→ Prompt
Set down the data below in full, exactly as it reads, but without the pictures.

↓↓↓

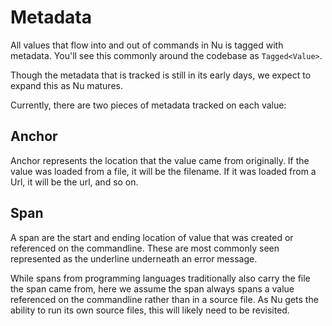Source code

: # Metadata

All values that flow into and out of commands in Nu is tagged with metadata.  You'll see this commonly around the codebase as `Tagged<Value>`. 

Though the metadata that is tracked is still in its early days, we expect to expand this as Nu matures.

Currently, there are two pieces of metadata tracked on each value:

## Anchor

Anchor represents the location that the value came from originally. If the value was loaded from a file, it will be the filename. If it was loaded from a Url, it will be the url, and so on.

## Span

A span are the start and ending location of value that was created or referenced on the commandline. These are most commonly seen represented as the underline underneath an error message.

While spans from programming languages traditionally also carry the file the span came from, here we assume the span always spans a value referenced on the commandline rather than in a source file. As Nu gets the ability to run its own source files, this will likely need to be revisited.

↑↑↑

→ Task response
Source code

: # Metadata

All values that flow into and out of commands in Nu is tagged with metadata.  You'll see this commonly around the codebase as `Tagged<Value>`. 

Though the metadata that is tracked is still in its early days, we expect to expand this as Nu matures.

Currently, there are two pieces of metadata tracked on each value:

## Anchor

Anchor represents the location that the value came from originally. If the value was loaded from a file, it will be the filename. If it was loaded from a Url, it will be the url, and so on.

## Span

A span are the start and ending location of value that was created or referenced on the commandline. These are most commonly seen represented as the underline underneath an error message.

While spans from programming languages traditionally also carry the file the span came from, here we assume the span always spans a value referenced on the commandline rather than in a source file. As Nu gets the ability to run its own source files, this will likely need to be revisited.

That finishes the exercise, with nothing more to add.